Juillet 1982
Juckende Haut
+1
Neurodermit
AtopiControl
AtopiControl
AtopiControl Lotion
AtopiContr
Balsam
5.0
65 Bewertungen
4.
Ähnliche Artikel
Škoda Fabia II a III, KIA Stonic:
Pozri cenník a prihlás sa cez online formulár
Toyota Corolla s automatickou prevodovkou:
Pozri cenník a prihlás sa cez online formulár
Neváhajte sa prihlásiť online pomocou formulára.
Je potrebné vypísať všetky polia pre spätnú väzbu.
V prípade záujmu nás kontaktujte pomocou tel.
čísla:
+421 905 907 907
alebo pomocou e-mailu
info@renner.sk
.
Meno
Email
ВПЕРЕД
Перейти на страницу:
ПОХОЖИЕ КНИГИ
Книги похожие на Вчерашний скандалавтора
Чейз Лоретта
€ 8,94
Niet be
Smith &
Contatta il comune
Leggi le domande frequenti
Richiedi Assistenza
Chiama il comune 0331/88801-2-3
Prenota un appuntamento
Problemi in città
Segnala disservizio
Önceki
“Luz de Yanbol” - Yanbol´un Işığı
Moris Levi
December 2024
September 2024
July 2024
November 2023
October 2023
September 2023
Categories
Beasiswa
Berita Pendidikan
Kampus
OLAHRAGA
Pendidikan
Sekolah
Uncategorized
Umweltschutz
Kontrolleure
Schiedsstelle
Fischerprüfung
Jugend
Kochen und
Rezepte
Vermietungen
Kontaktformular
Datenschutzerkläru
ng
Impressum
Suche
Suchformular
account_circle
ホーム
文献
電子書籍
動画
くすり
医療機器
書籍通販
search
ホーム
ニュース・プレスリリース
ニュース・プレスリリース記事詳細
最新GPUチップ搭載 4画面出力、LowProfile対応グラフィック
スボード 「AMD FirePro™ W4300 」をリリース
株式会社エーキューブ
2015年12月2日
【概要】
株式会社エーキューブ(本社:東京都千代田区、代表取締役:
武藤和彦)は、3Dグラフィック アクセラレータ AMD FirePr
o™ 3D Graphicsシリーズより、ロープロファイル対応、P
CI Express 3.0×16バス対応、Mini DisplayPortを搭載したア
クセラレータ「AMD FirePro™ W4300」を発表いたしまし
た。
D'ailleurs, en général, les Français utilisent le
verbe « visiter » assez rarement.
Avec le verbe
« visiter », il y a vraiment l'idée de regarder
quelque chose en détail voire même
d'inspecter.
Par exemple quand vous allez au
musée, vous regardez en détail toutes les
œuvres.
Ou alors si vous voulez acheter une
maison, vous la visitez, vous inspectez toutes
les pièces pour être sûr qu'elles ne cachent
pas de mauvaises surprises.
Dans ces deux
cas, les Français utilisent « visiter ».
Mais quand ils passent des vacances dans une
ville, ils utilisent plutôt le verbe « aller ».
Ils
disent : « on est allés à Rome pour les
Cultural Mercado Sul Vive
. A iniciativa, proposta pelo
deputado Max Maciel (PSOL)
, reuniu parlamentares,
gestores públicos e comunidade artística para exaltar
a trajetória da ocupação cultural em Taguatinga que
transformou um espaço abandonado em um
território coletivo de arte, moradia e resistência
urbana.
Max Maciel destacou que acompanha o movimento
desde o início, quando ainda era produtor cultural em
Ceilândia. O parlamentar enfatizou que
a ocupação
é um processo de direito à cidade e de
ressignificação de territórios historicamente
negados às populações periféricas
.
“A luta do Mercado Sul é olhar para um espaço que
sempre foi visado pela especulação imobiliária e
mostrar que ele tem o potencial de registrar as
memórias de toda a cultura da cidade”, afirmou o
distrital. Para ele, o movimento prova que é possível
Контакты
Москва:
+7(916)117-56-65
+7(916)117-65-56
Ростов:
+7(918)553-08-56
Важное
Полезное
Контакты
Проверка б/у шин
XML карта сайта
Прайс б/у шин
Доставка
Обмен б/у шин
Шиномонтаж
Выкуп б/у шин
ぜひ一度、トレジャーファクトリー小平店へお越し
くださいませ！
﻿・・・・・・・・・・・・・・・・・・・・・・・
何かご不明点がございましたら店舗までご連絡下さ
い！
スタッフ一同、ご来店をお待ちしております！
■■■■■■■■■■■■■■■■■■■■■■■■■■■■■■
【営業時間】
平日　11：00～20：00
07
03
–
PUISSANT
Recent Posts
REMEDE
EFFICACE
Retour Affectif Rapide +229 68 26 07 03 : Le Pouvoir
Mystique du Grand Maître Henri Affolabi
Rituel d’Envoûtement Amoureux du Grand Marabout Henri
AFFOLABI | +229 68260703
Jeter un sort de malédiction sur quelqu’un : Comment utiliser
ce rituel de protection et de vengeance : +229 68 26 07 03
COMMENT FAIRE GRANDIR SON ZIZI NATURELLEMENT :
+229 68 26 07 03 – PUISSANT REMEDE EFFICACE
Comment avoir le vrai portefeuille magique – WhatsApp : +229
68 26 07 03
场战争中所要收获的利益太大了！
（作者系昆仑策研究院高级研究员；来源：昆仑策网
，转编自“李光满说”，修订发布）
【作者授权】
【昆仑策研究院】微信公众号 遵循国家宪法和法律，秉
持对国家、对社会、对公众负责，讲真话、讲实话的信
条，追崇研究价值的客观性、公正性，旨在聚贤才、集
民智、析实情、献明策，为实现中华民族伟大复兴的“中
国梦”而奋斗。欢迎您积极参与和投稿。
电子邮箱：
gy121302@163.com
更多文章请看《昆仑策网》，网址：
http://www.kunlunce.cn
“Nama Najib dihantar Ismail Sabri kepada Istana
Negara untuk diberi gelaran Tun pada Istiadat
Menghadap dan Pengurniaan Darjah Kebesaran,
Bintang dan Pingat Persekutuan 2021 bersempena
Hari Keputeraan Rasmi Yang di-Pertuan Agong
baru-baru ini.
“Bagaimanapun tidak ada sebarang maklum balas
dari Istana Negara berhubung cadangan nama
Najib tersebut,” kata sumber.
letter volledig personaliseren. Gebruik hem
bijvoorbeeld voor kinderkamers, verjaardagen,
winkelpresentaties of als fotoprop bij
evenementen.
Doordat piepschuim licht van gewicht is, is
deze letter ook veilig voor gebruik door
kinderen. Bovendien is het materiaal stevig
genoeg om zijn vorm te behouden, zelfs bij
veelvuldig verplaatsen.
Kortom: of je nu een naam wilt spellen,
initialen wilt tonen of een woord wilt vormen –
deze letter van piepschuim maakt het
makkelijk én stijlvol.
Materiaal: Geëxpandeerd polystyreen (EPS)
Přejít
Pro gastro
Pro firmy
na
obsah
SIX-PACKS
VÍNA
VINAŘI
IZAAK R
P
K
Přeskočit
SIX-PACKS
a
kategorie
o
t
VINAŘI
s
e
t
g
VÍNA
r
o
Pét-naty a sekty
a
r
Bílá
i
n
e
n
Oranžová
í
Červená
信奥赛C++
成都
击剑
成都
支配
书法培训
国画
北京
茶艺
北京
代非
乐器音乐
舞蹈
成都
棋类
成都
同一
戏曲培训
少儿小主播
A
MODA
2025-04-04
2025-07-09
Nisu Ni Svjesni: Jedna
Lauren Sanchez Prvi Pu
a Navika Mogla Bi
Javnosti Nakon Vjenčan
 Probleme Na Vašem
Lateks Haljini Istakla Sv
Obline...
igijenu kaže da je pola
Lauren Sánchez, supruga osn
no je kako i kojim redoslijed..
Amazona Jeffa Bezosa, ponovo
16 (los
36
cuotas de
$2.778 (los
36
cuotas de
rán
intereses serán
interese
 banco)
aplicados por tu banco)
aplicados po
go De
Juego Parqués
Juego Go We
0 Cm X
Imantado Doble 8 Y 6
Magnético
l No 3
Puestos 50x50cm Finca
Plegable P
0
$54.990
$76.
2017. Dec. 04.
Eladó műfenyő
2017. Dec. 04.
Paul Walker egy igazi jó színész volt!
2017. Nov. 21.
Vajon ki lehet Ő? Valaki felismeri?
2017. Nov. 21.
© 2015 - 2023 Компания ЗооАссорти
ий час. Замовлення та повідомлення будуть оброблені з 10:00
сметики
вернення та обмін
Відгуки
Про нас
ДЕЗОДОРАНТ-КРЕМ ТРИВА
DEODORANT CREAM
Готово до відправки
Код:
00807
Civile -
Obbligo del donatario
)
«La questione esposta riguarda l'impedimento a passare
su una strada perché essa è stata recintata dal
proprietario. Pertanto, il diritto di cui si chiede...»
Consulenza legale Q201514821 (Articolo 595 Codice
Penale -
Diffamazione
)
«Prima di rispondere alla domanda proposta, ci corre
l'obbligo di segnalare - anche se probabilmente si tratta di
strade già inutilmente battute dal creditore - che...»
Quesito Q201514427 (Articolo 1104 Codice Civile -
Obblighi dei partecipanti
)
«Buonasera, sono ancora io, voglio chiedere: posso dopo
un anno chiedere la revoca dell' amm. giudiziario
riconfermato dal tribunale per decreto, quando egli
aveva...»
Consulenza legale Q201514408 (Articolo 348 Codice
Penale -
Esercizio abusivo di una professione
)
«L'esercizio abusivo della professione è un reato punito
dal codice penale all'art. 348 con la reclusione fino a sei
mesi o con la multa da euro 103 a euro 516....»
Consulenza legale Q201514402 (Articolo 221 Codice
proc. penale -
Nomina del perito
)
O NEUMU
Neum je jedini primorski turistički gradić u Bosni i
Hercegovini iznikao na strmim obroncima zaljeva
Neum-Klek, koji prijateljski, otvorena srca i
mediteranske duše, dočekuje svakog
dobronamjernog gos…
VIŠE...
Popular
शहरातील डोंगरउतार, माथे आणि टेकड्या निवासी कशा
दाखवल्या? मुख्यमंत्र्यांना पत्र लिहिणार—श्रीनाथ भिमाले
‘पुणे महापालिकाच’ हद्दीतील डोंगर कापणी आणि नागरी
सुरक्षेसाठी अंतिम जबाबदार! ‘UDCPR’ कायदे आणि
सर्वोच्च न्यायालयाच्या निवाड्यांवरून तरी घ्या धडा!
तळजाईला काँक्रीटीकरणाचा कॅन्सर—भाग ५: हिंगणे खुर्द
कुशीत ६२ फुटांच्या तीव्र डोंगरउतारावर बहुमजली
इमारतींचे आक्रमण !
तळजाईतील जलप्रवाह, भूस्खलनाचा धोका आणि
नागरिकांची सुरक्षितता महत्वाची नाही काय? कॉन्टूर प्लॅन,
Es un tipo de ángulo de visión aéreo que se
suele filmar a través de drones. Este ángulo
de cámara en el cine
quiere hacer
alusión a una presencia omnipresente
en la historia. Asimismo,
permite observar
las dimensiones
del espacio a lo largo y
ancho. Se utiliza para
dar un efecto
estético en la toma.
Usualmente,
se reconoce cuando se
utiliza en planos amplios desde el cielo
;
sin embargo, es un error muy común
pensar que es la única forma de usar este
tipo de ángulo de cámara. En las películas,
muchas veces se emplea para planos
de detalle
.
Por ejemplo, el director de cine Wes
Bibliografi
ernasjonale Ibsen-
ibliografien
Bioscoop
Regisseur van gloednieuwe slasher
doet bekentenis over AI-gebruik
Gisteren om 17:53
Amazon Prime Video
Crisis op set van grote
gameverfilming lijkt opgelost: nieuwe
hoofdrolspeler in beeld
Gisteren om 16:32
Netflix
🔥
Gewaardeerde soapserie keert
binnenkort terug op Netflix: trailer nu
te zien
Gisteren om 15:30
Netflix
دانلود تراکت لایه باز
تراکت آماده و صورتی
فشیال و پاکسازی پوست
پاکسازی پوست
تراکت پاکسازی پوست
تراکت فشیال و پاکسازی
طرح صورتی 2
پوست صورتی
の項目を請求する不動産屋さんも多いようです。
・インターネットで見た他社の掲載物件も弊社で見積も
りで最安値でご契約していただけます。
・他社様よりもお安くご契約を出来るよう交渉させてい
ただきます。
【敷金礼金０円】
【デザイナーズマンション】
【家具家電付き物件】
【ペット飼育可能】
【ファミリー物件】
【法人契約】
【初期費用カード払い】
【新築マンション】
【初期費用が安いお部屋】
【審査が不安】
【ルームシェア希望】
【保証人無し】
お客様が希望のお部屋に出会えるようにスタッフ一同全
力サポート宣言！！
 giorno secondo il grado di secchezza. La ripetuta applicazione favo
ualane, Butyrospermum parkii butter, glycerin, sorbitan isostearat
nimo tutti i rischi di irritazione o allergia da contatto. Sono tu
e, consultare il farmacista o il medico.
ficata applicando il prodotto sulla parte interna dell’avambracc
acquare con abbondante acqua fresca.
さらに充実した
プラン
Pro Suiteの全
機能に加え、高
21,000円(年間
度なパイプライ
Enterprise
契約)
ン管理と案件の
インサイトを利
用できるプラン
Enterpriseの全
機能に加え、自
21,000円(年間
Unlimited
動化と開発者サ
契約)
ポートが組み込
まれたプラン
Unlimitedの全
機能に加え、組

ACTION ITEM —
Retype only the lines above between the line with "Comment avoir le" and the line with "Amazona Jeffa Bezosa, ponovo", counting those two lines as well, and keep every character as it is.

EXERCISE RESPONSE —
Comment avoir le vrai portefeuille magique – WhatsApp : +229
68 26 07 03
场战争中所要收获的利益太大了！
（作者系昆仑策研究院高级研究员；来源：昆仑策网
，转编自“李光满说”，修订发布）
【作者授权】
【昆仑策研究院】微信公众号 遵循国家宪法和法律，秉
持对国家、对社会、对公众负责，讲真话、讲实话的信
条，追崇研究价值的客观性、公正性，旨在聚贤才、集
民智、析实情、献明策，为实现中华民族伟大复兴的“中
国梦”而奋斗。欢迎您积极参与和投稿。
电子邮箱：
gy121302@163.com
更多文章请看《昆仑策网》，网址：
http://www.kunlunce.cn
“Nama Najib dihantar Ismail Sabri kepada Istana
Negara untuk diberi gelaran Tun pada Istiadat
Menghadap dan Pengurniaan Darjah Kebesaran,
Bintang dan Pingat Persekutuan 2021 bersempena
Hari Keputeraan Rasmi Yang di-Pertuan Agong
baru-baru ini.
“Bagaimanapun tidak ada sebarang maklum balas
dari Istana Negara berhubung cadangan nama
Najib tersebut,” kata sumber.
letter volledig personaliseren. Gebruik hem
bijvoorbeeld voor kinderkamers, verjaardagen,
winkelpresentaties of als fotoprop bij
evenementen.
Doordat piepschuim licht van gewicht is, is
deze letter ook veilig voor gebruik door
kinderen. Bovendien is het materiaal stevig
genoeg om zijn vorm te behouden, zelfs bij
veelvuldig verplaatsen.
Kortom: of je nu een naam wilt spellen,
initialen wilt tonen of een woord wilt vormen –
deze letter van piepschuim maakt het
makkelijk én stijlvol.
Materiaal: Geëxpandeerd polystyreen (EPS)
Přejít
Pro gastro
Pro firmy
na
obsah
SIX-PACKS
VÍNA
VINAŘI
IZAAK R
P
K
Přeskočit
SIX-PACKS
a
kategorie
o
t
VINAŘI
s
e
t
g
VÍNA
r
o
Pét-naty a sekty
a
r
Bílá
i
n
e
n
Oranžová
í
Červená
信奥赛C++
成都
击剑
成都
支配
书法培训
国画
北京
茶艺
北京
代非
乐器音乐
舞蹈
成都
棋类
成都
同一
戏曲培训
少儿小主播
A
MODA
2025-04-04
2025-07-09
Nisu Ni Svjesni: Jedna
Lauren Sanchez Prvi Pu
a Navika Mogla Bi
Javnosti Nakon Vjenčan
 Probleme Na Vašem
Lateks Haljini Istakla Sv
Obline...
igijenu kaže da je pola
Lauren Sánchez, supruga osn
no je kako i kojim redoslijed..
Amazona Jeffa Bezosa, ponovo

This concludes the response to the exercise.